Sump Pumps: The Basics
Sump pumps are essential tools that defend your basement from flooding.
Collect Water and Move it OUT!
The sump pit collects water from the water table around your home and the sump pumps pushes it away from your home so it cannot accumulate or flood your basement.
Wired into your home’s electrical system, a sump pump will come to life when water is present and the pump will work to move it up and away from your home. Keep in mind that a sump pump should always have a battery backup in case your home’s electrical system is knocked out during a storm with heavy rainfall. During a storm extreme rainfall can occur and a sump without a battery backup means your home is at risk of flooding.
Let our expert waterproofing and foundation repair technicians assess your home for sump pump options and installation.
How Does a Sump Pump Work?
The hole, also known as a sump pit, is situated at the lowest point of your basement to collect any water that enters the basement. When the water reaches a certain level in the sump pit, the motor will turn on and pump the water up and out to a drainage system.

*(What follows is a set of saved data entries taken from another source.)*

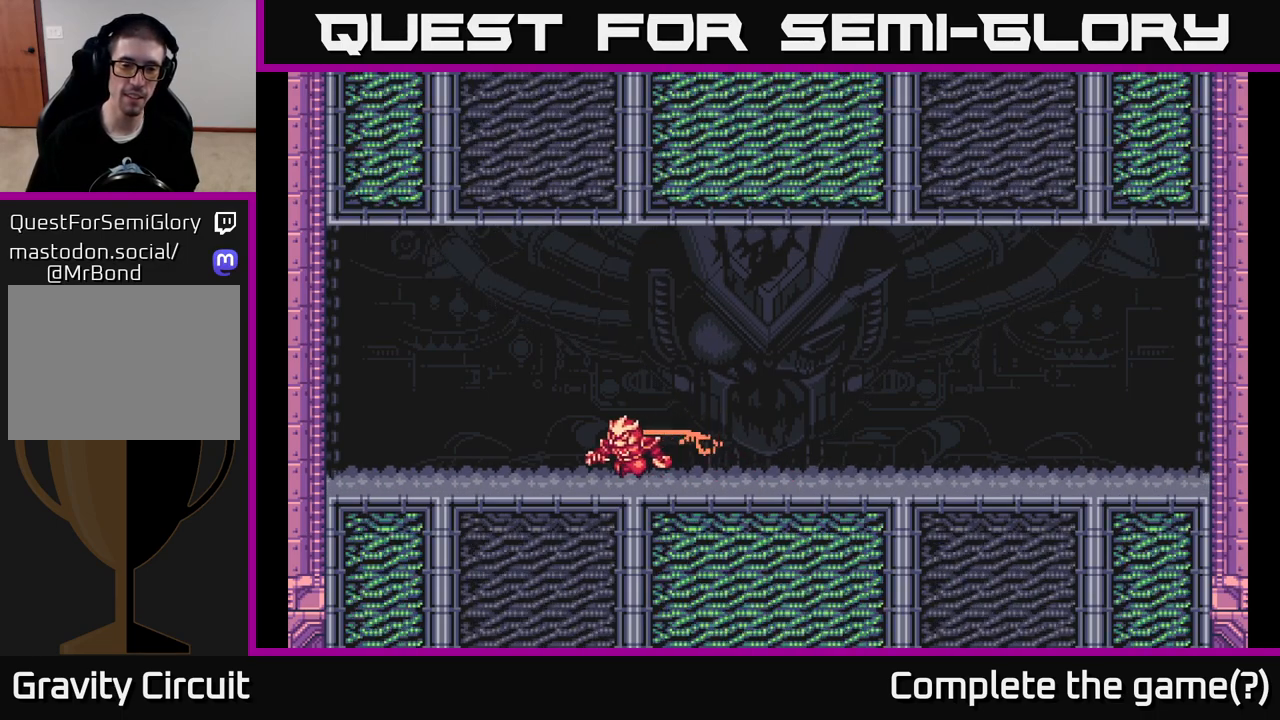
{"buttons": [], "left_stick": "center", "right_stick": "center", "events": [[167, "L2", "up"], [183, "A", "up"], [233, "left_stick", "center"]]}
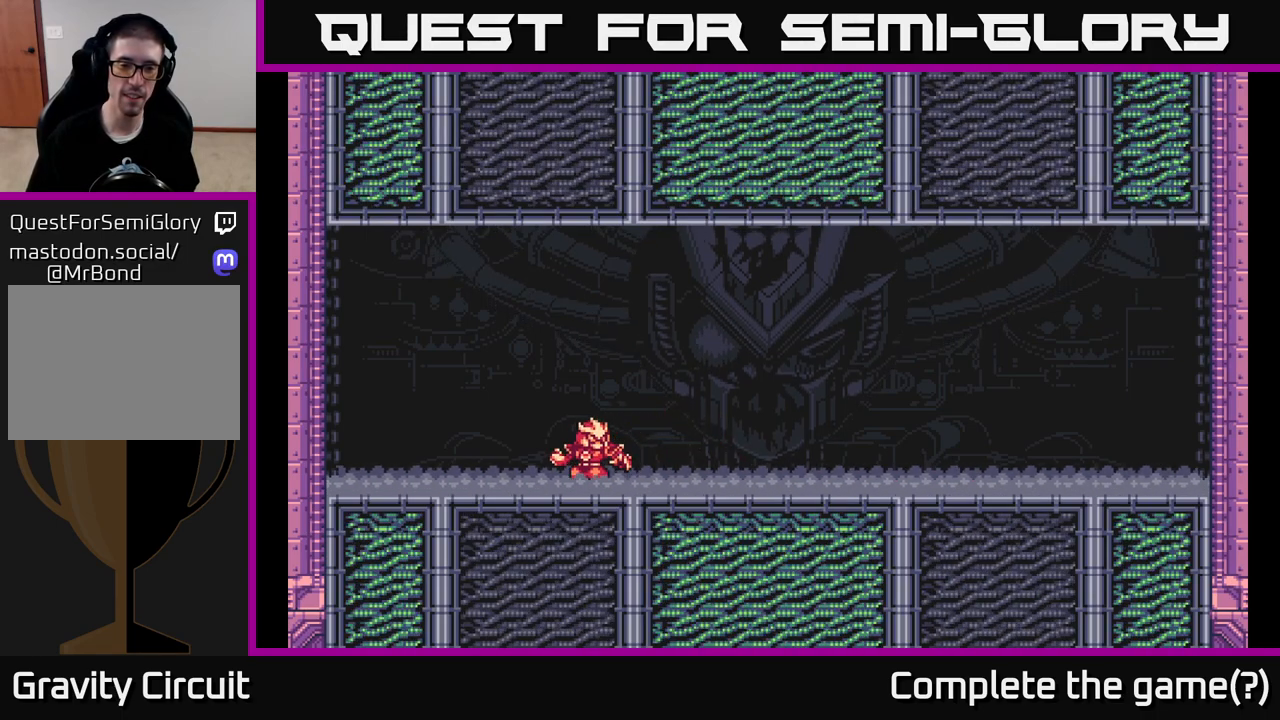
{"buttons": [], "left_stick": "center", "right_stick": "center", "events": []}
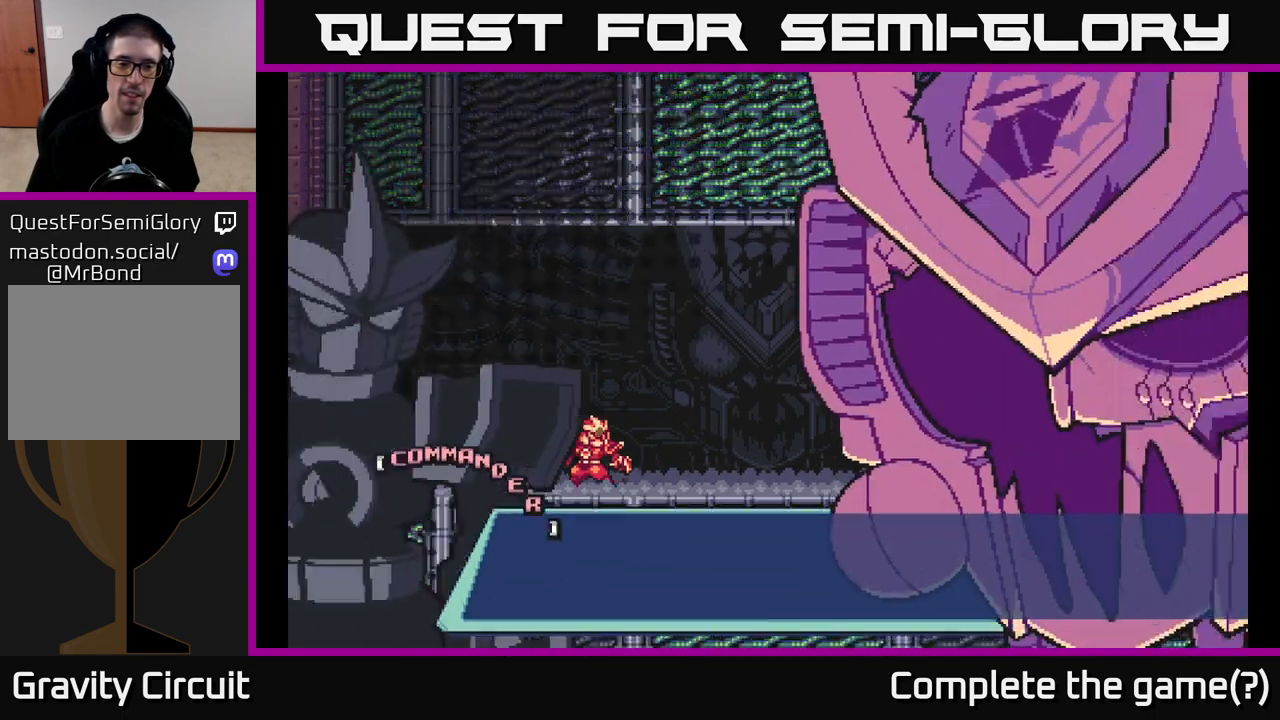
{"buttons": [], "left_stick": "center", "right_stick": "center", "events": []}
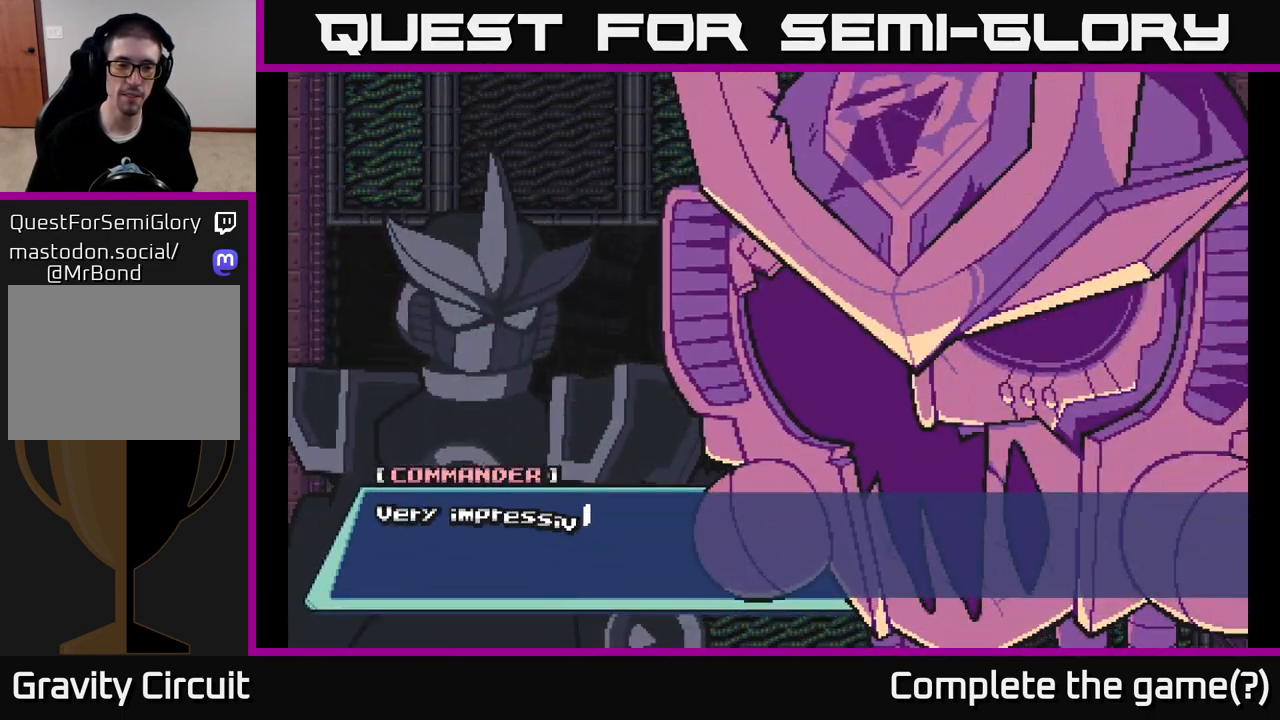
{"buttons": [], "left_stick": "center", "right_stick": "center", "events": [[250, "A", "down"], [483, "A", "up"]]}
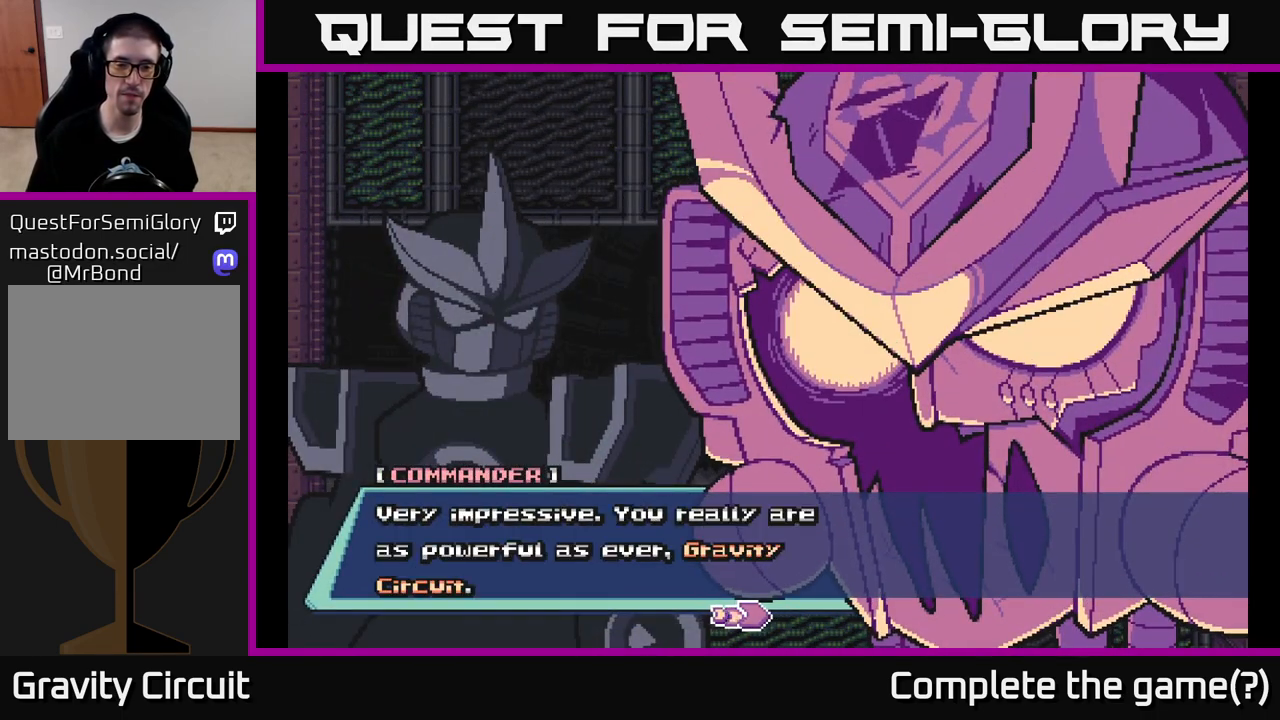
{"buttons": [], "left_stick": "center", "right_stick": "center", "events": []}
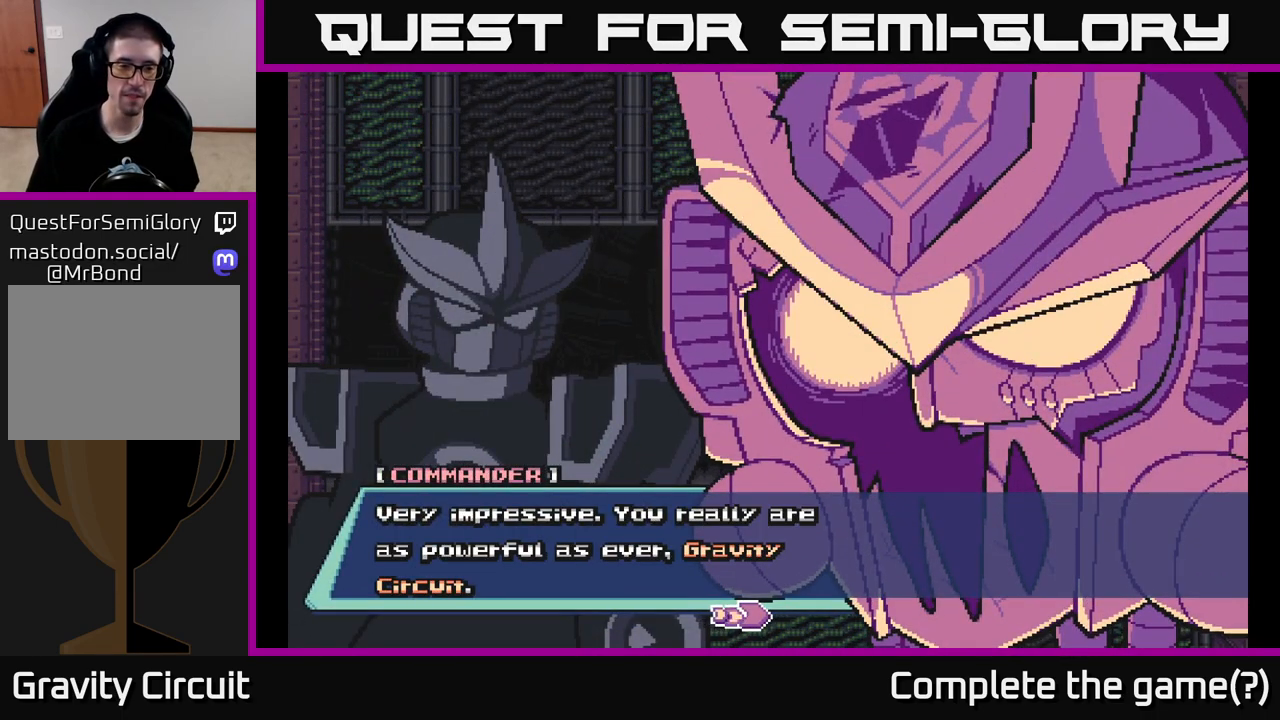
{"buttons": ["A"], "left_stick": "center", "right_stick": "center", "events": [[233, "A", "down"]]}
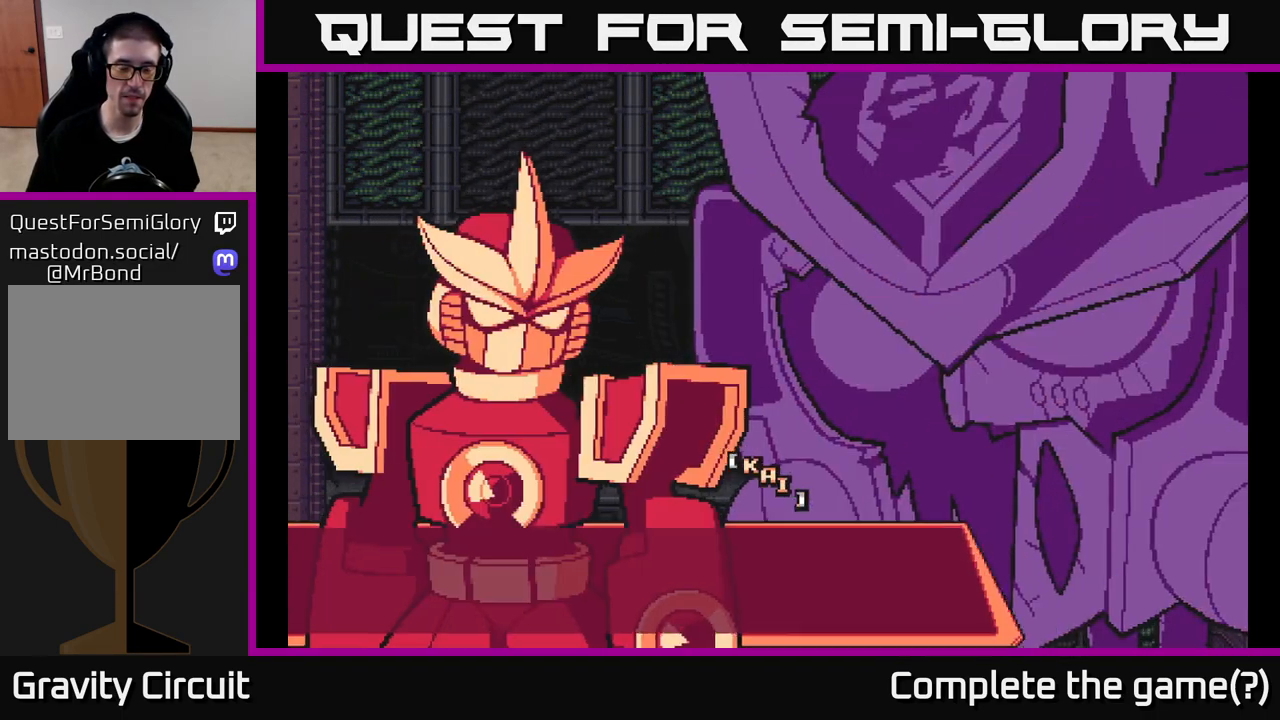
{"buttons": [], "left_stick": "center", "right_stick": "center", "events": [[33, "A", "up"]]}
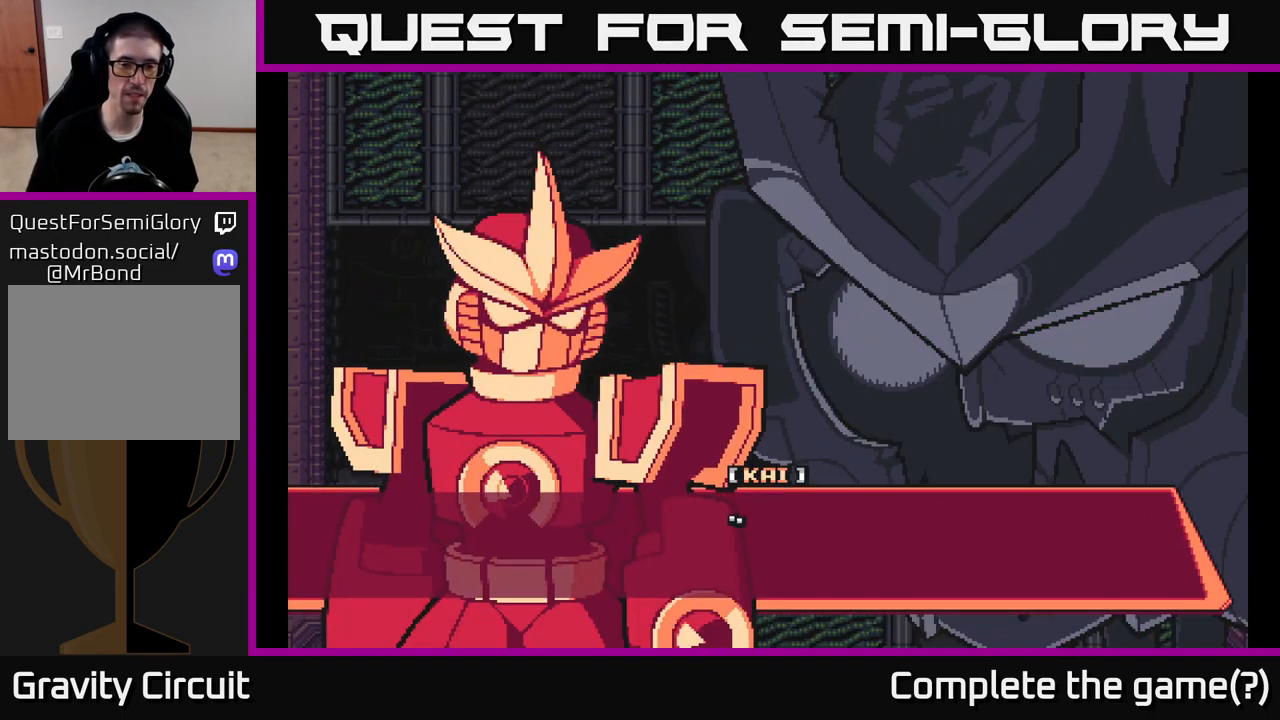
{"buttons": [], "left_stick": "center", "right_stick": "center", "events": [[250, "A", "down"], [500, "A", "up"]]}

Make sure your sump pump has a proper drainage path, otherwise you risk gravity bringing the water right back towards your foundation. Remember, one of the core concepts for waterproofing is moving water away from your home and keeping it away. Water that accumulates against your foundation will cause hydrostatic pressure over time that can cause cracks in your foundation and water leakage.
If you have done lots of landscaping or construction around your properly lately, be sure no damage has occurred to your drainage routes, your foundation or your grading. If the grading has been changed, ensure that water is still flowing away from your property and not towards it.
Stay Dry Waterproofing Specializes in Sump Pump Installation
Sump pump location and type are important. There are two common types to choose from: submersible pump and pedestal pump.
Submersible pumps are effective, and they are sealed inside of the sump pit. One drawback to this type of pump is it is harder to reach for maintenance purposes.
The pedestal pump sits above the sump water position and are easier to access for maintenance. Long and slim, these can be made from a variety of durable materials, including stainless steel, bronze or cast iron.
Professional Tip: Make sure your sump pit is free of debris and protected with a battery backup.